The pattern I use is to tag every resource deployed by Terraform with a managed-by = terraform tag, and then have a policy that audits or denies modifications to those resources from anyone other than the Terraform service principal.
resource "azurerm_policy_definition" "deny_manual_changes" {
name = "deny-changes-to-terraform-managed"
policy_type = "Custom"
mode = "All"
display_name = "Deny manual changes to Terraform-managed resources"
policy_rule = jsonencode({
if = {
allOf = [
{
field = "tags['managed-by']"
equals = "terraform"
},
{
field = "type"
notEquals = "Microsoft.Resources/subscriptions/resourceGroups"
}
]
}
then = {
effect = "[parameters('effect')]"
}
})
parameters = jsonencode({
effect = {
type = "String"
allowedValues = ["Audit", "Deny"]
defaultValue = "Audit"
}
})
}
I always deploy this in Audit mode first and watch the policy compliance view for a couple of weeks before flipping it to Deny. The audit view will flag every person, pipeline, or process that touches a tagged resource, and you will almost certainly find at least one legitimate workflow you did not know about. Breaking that workflow with a Deny on day one is a quick way to lose friends on your platform team.

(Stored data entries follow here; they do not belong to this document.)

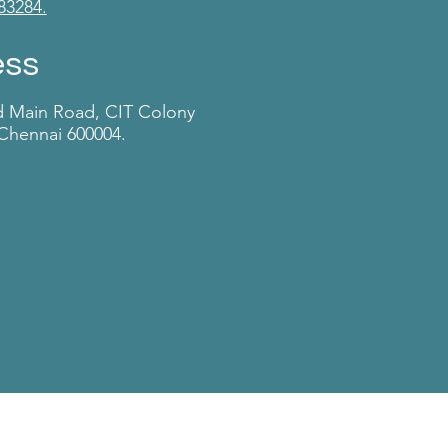
83284.
ess
d Main Road, CIT Colony
Chennai 600004.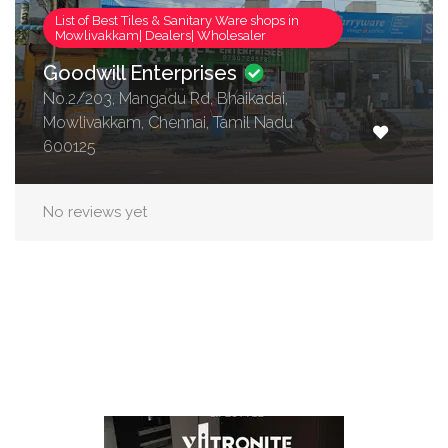
List of Best Tiles & Sanitary Ware shops in
Mowlivakkam| Dealers| Wholesaler
Goodwill Enterprises
No.2/203, Mangadu Rd, Bhaikadai,
Mowlivakkam, Chennai, Tamil Nadu
600125
No reviews yet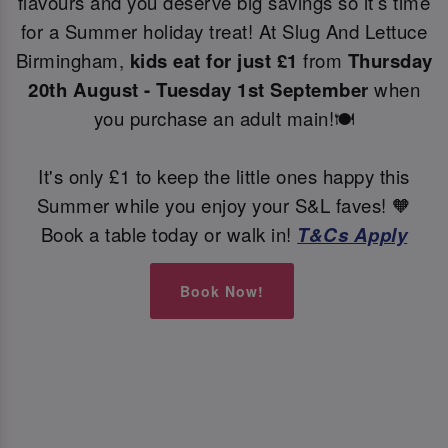
flavours and you deserve big savings so it’s time
for a Summer holiday treat! At Slug And Lettuce
Birmingham,
kids eat for just £1
from
Thursday
20th August - Tuesday 1st September
when
you purchase an adult main!🍽️
It's only £1 to keep the little ones happy this
Summer while you enjoy your S&L faves! 🧡
Book a table today or walk in!
T&Cs Apply
Book Now!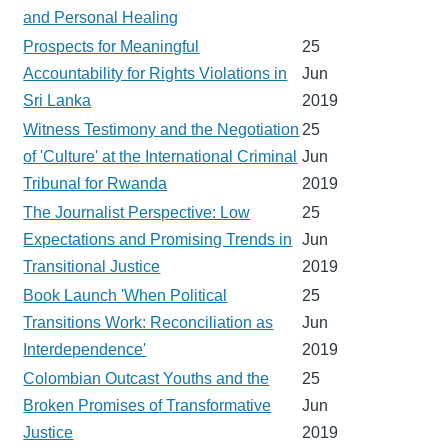
and Personal Healing
Prospects for Meaningful
25
Accountability for Rights Violations in
Jun
Sri Lanka
2019
Witness Testimony and the Negotiation
25
of 'Culture' at the International Criminal
Jun
Tribunal for Rwanda
2019
The Journalist Perspective: Low
25
Expectations and Promising Trends in
Jun
Transitional Justice
2019
Book Launch 'When Political
25
Transitions Work: Reconciliation as
Jun
Interdependence'
2019
Colombian Outcast Youths and the
25
Broken Promises of Transformative
Jun
Justice
2019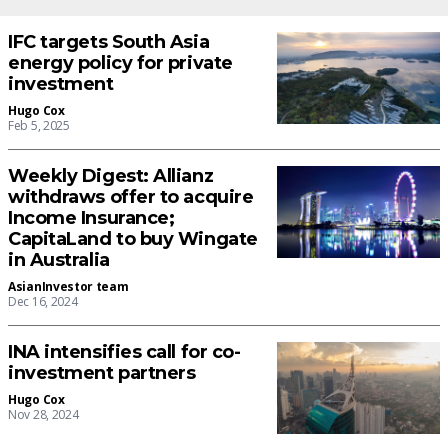
IFC targets South Asia
energy policy for private
investment
Hugo Cox
Feb 5, 2025
Weekly Digest: Allianz
withdraws offer to acquire
Income Insurance;
CapitaLand to buy Wingate
in Australia
AsianInvestor team
Dec 16, 2024
INA intensifies call for co-
investment partners
Hugo Cox
Nov 28, 2024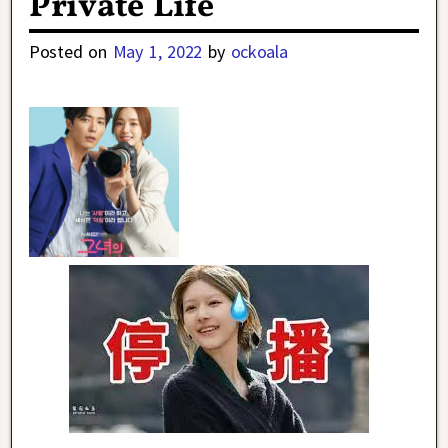
Private Life
Posted on
May 1, 2022
by
ockoala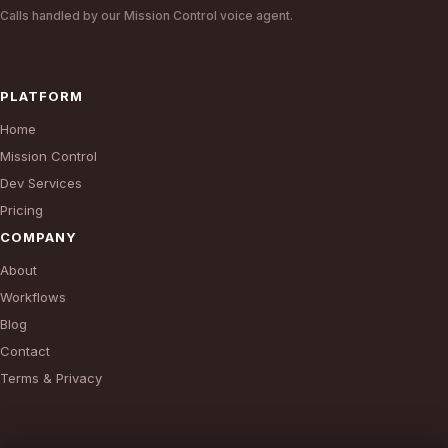
Calls handled by our Mission Control voice agent.
PLATFORM
Home
Mission Control
Dev Services
Pricing
COMPANY
About
Workflows
Blog
Contact
Terms & Privacy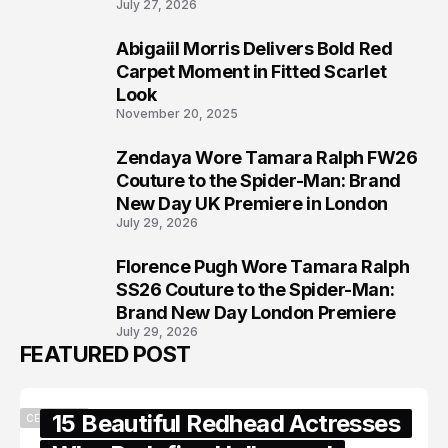
July 27, 2026
Abigaiil Morris Delivers Bold Red
6
Carpet Moment in Fitted Scarlet
Look
November 20, 2025
Zendaya Wore Tamara Ralph FW26
7
Couture to the Spider-Man: Brand
New Day UK Premiere in London
July 29, 2026
Florence Pugh Wore Tamara Ralph
8
SS26 Couture to the Spider-Man:
Brand New Day London Premiere
July 29, 2026
FEATURED POST
15 Beautiful Redhead Actresses
CELEBRITY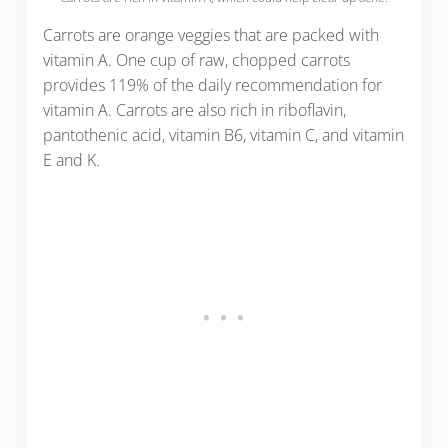
Carrots are orange veggies that are packed with
vitamin A. One cup of raw, chopped carrots
provides 119% of the daily recommendation for
vitamin A. Carrots are also rich in riboflavin,
pantothenic acid, vitamin B6, vitamin C, and vitamin
E and K.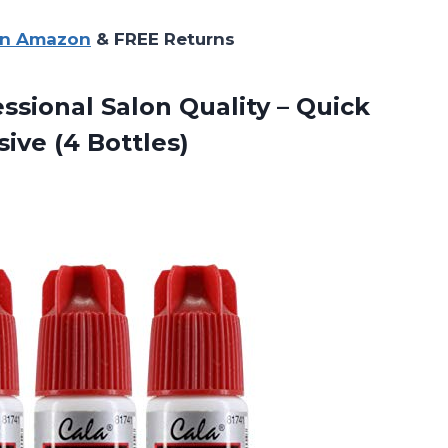
on Amazon
& FREE Returns
ssional Salon Quality – Quick
ive (4 Bottles)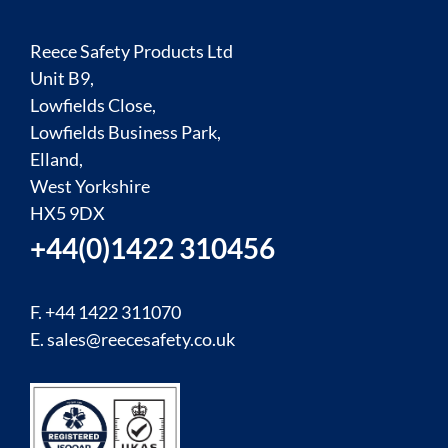
Reece Safety Products Ltd
Unit B9,
Lowfields Close,
Lowfields Business Park,
Elland,
West Yorkshire
HX5 9DX
+44(0)1422 310456
F. +44 1422 311070
E.
sales@reecesafety.co.uk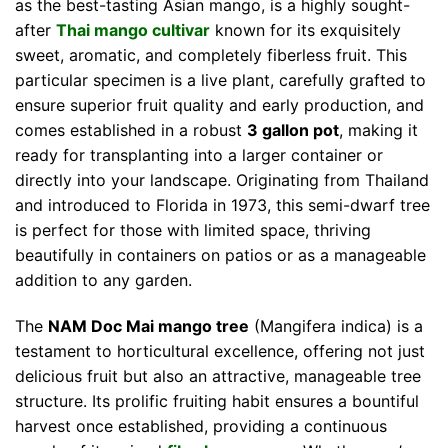
as the best-tasting Asian mango, is a highly sought-
after
Thai mango cultivar
known for its exquisitely
sweet, aromatic, and completely fiberless fruit. This
particular specimen is a live plant, carefully grafted to
ensure superior fruit quality and early production, and
comes established in a robust
3 gallon pot
, making it
ready for transplanting into a larger container or
directly into your landscape. Originating from Thailand
and introduced to Florida in 1973, this semi-dwarf tree
is perfect for those with limited space, thriving
beautifully in containers on patios or as a manageable
addition to any garden.
The
NAM Doc Mai mango tree
(Mangifera indica) is a
testament to horticultural excellence, offering not just
delicious fruit but also an attractive, manageable tree
structure. Its prolific fruiting habit ensures a bountiful
harvest once established, providing a continuous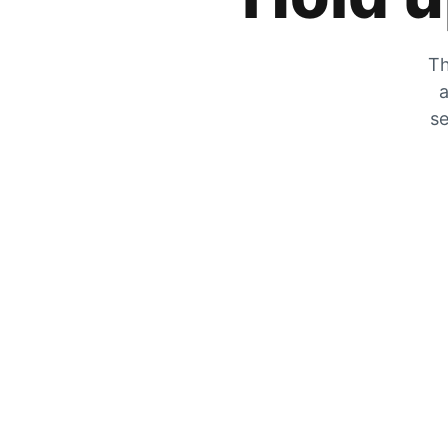
Th
a
se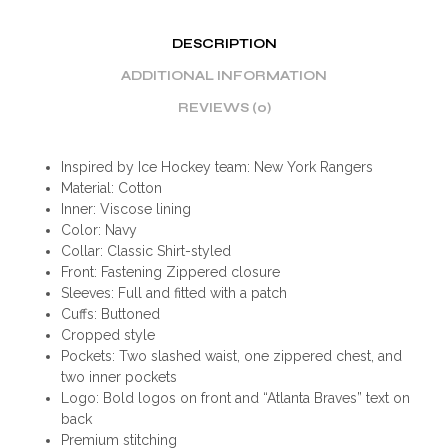
DESCRIPTION
ADDITIONAL INFORMATION
REVIEWS (0)
Inspired by Ice Hockey team: New York Rangers
Material: Cotton
Inner: Viscose lining
Color: Navy
Collar: Classic Shirt-styled
Front: Fastening Zippered closure
Sleeves: Full and fitted with a patch
Cuffs: Buttoned
Cropped style
Pockets: Two slashed waist, one zippered chest, and
two inner pockets
Logo: Bold logos on front and “Atlanta Braves” text on
back
Premium stitching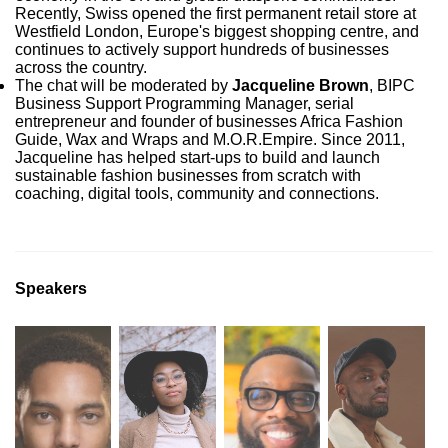
Recently, Swiss opened the first permanent retail store at
Westfield London, Europe's biggest shopping centre, and
continues to actively support hundreds of businesses
across the country.
The chat will be moderated by
Jacqueline Brown
, BIPC
Business Support Programming Manager, serial
entrepreneur and founder of businesses Africa Fashion
Guide, Wax and Wraps and M.O.R.Empire. Since 2011,
Jacqueline has helped start-ups to build and launch
sustainable fashion businesses from scratch with
coaching, digital tools, community and connections.
Speakers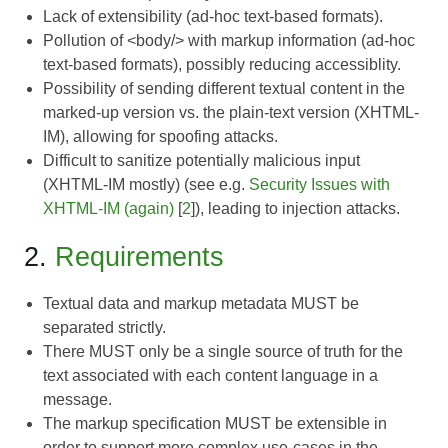
Lack of extensibility (ad-hoc text-based formats).
Pollution of <body/> with markup information (ad-hoc
text-based formats), possibly reducing accessiblity.
Possibility of sending different textual content in the
marked-up version vs. the plain-text version (XHTML-
IM), allowing for spoofing attacks.
Difficult to sanitize potentially malicious input
(XHTML-IM mostly) (see e.g.
Security Issues with
XHTML-IM (again)
[
2
]), leading to injection attacks.
2.
Requirements
Textual data and markup metadata MUST be
separated strictly.
There MUST only be a single source of truth for the
text associated with each content language in a
message.
The markup specification MUST be extensible in
order to support more complex use-cases in the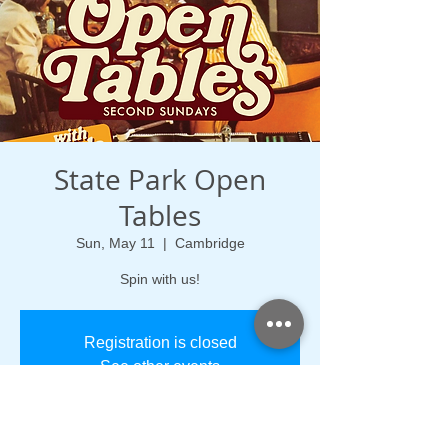
State Park Open
Tables
Sun, May 11
  |  
Cambridge
Spin with us!
Registration is closed
See other events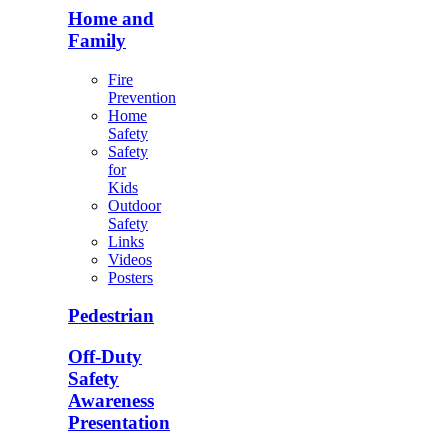
Home and
Family
Fire
Prevention
Home
Safety
Safety
for
Kids
Outdoor
Safety
Links
Videos
Posters
Pedestrian
Off-Duty
Safety
Awareness
Presentation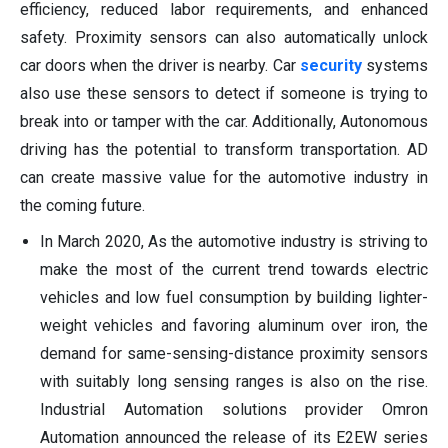
efficiency, reduced labor requirements, and enhanced
safety. Proximity sensors can also automatically unlock
car doors when the driver is nearby. Car
security
systems
also use these sensors to detect if someone is trying to
break into or tamper with the car. Additionally, Autonomous
driving has the potential to transform transportation. AD
can create massive value for the automotive industry in
the coming future.
In March 2020, As the automotive industry is striving to
make the most of the current trend towards electric
vehicles and low fuel consumption by building lighter-
weight vehicles and favoring aluminum over iron, the
demand for same-sensing-distance proximity sensors
with suitably long sensing ranges is also on the rise.
Industrial Automation solutions provider Omron
Automation announced the release of its E2EW series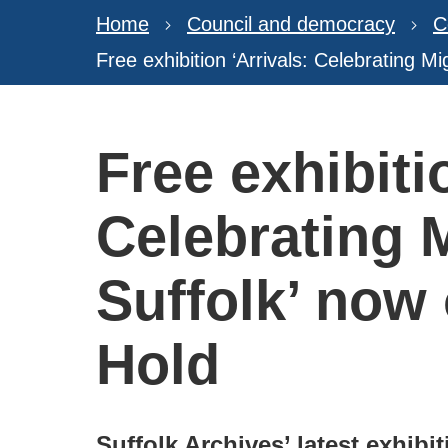
Home
Council and democracy
C
Free exhibition ‘Arrivals: Celebrating M
Free exhibiti
Celebrating M
Suffolk’ now
Hold
Suffolk Archives’ latest exhibit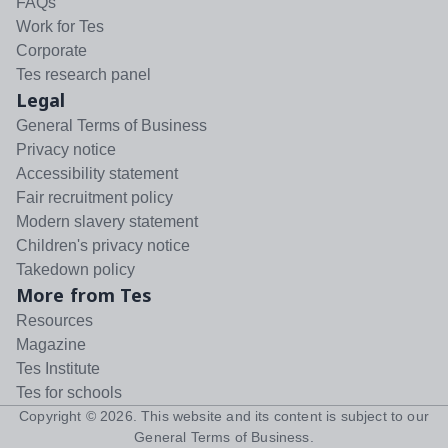
FAQs
Work for Tes
Corporate
Tes research panel
Legal
General Terms of Business
Privacy notice
Accessibility statement
Fair recruitment policy
Modern slavery statement
Children's privacy notice
Takedown policy
More from Tes
Resources
Magazine
Tes Institute
Tes for schools
Copyright ©
2026
. This website and its content is subject to our
General Terms of Business
.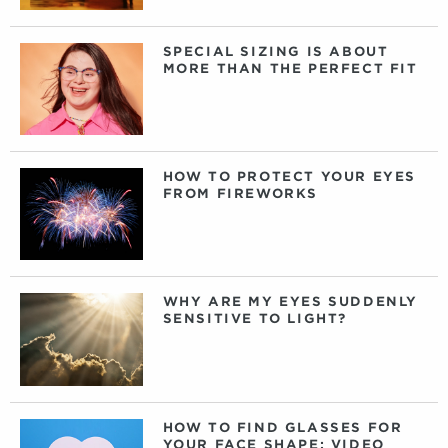
SPECIAL SIZING IS ABOUT
MORE THAN THE PERFECT FIT
HOW TO PROTECT YOUR EYES
FROM FIREWORKS
WHY ARE MY EYES SUDDENLY
SENSITIVE TO LIGHT?
HOW TO FIND GLASSES FOR
YOUR FACE SHAPE: VIDEO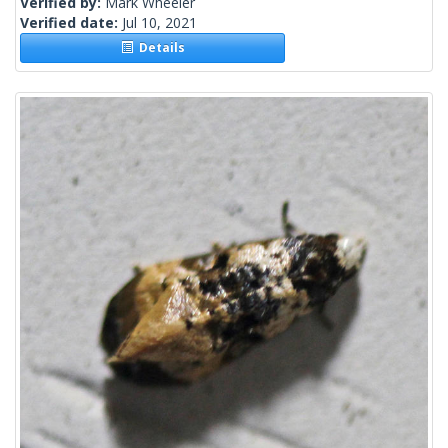
Verified by:
Mark Wheeler
Verified date:
Jul 10, 2021
Details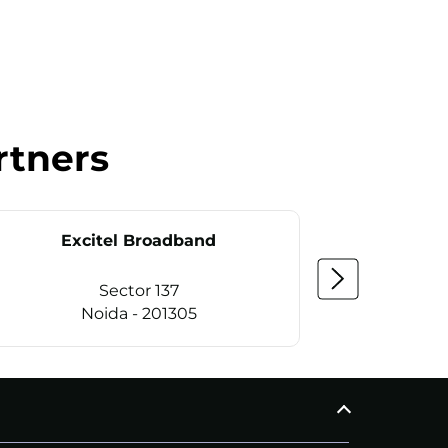
rtners
Excitel Broadband
Ex
Sector 137
Noida - 201305
CALL
+911169657070
C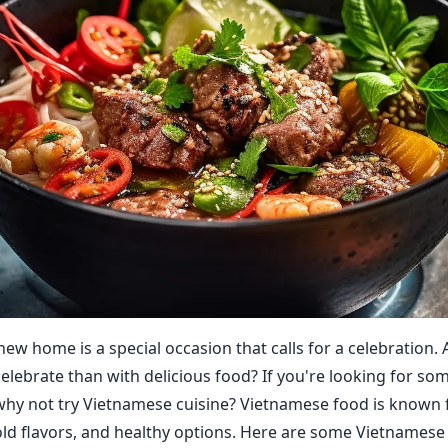
new home is a special occasion that calls for a celebration.
celebrate than with delicious food? If you're looking for s
 why not try Vietnamese cuisine? Vietnamese food is known f
old flavors, and healthy options. Here are some Vietnamese 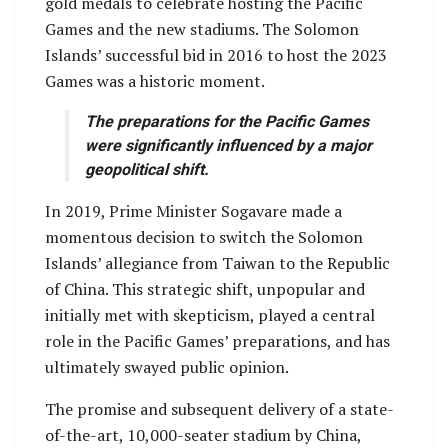
gold medals to celebrate hosting the Pacific
Games and the new stadiums. The Solomon
Islands’ successful bid in 2016 to host the 2023
Games was a historic moment.
The preparations for the Pacific Games
were significantly influenced by a major
geopolitical shift.
In 2019, Prime Minister Sogavare made a
momentous decision to switch the Solomon
Islands’ allegiance from Taiwan to the Republic
of China. This strategic shift, unpopular and
initially met with skepticism, played a central
role in the Pacific Games’ preparations, and has
ultimately swayed public opinion.
The promise and subsequent delivery of a state-
of-the-art, 10,000-seater stadium by China,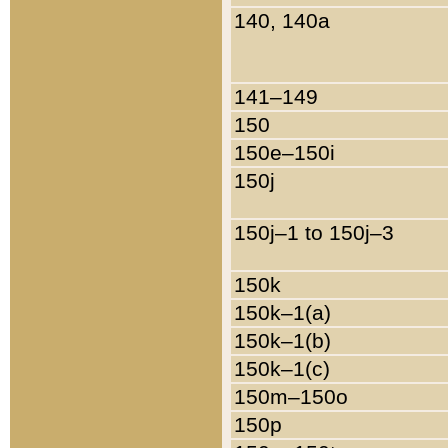
140, 140a
141–149
150
150e–150i
150j
150j–1 to 150j–3
150k
150k–1(a)
150k–1(b)
150k–1(c)
150m–150o
150p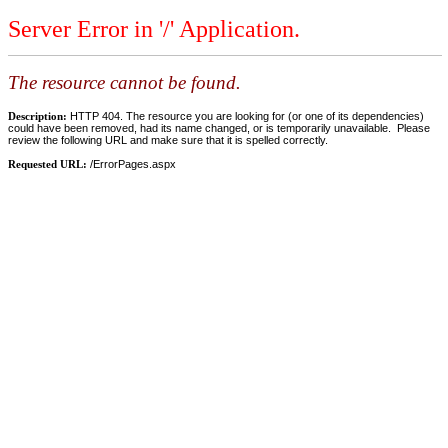
Server Error in '/' Application.
The resource cannot be found.
Description:
HTTP 404. The resource you are looking for (or one of its dependencies)
could have been removed, had its name changed, or is temporarily unavailable. Please
review the following URL and make sure that it is spelled correctly.
Requested URL:
/ErrorPages.aspx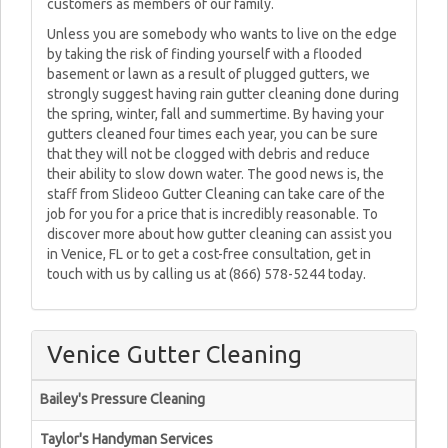
customers as members of our family.
Unless you are somebody who wants to live on the edge
by taking the risk of finding yourself with a flooded
basement or lawn as a result of plugged gutters, we
strongly suggest having rain gutter cleaning done during
the spring, winter, fall and summertime. By having your
gutters cleaned four times each year, you can be sure
that they will not be clogged with debris and reduce
their ability to slow down water. The good news is, the
staff from Slideoo Gutter Cleaning can take care of the
job for you for a price that is incredibly reasonable. To
discover more about how gutter cleaning can assist you
in Venice, FL or to get a cost-free consultation, get in
touch with us by calling us at (866) 578-5244 today.
Venice Gutter Cleaning
Bailey's Pressure Cleaning
Taylor's Handyman Services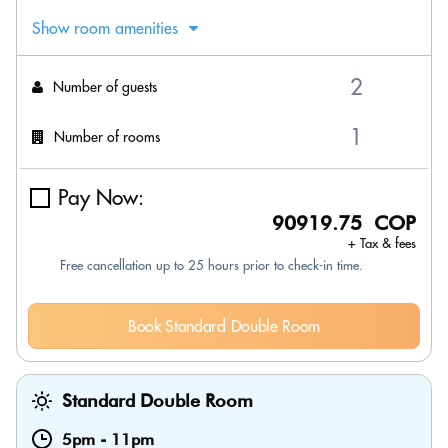
Show room amenities
Number of guests
Number of rooms
Pay Now:
90919.75 COP
+ Tax & fees
Free cancellation up to 25 hours prior to check-in time.
Book Standard Double Room
Standard Double Room
5pm
-
11pm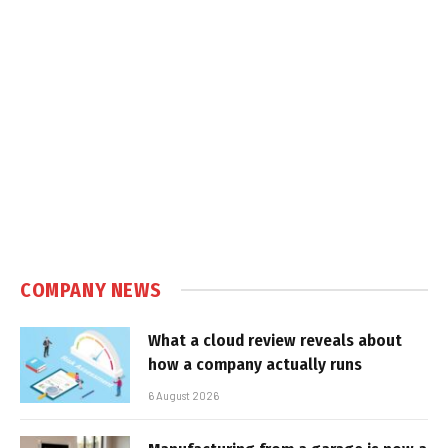
COMPANY NEWS
What a cloud review reveals about
how a company actually runs
6 August 2026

My thoughts on drift detection
Drift is one of those things where the cost of ignoring it scales non-linearly. A small amount of drift is annoying. A large amount of drift is terrifying, because you stop trusting your own Terraform plan, and the moment you stop trusting the plan you stop running apply in production, and the whole value proposition of Infrastructure as Code starts to unwind.
If your Azure Terraform repository does not currently have any drift detection in place, the first thing I would add is the scheduled terraform plan -detailed-exitcode pipeline with a Teams or Slack notification. It takes an afternoon to set up, catches the vast majority of what you actually care about, and gives you the signal you need to start tightening things up from there. The Azure Policy work and the ignore_changes cleanup can follow once you have the habit of looking at drift at all.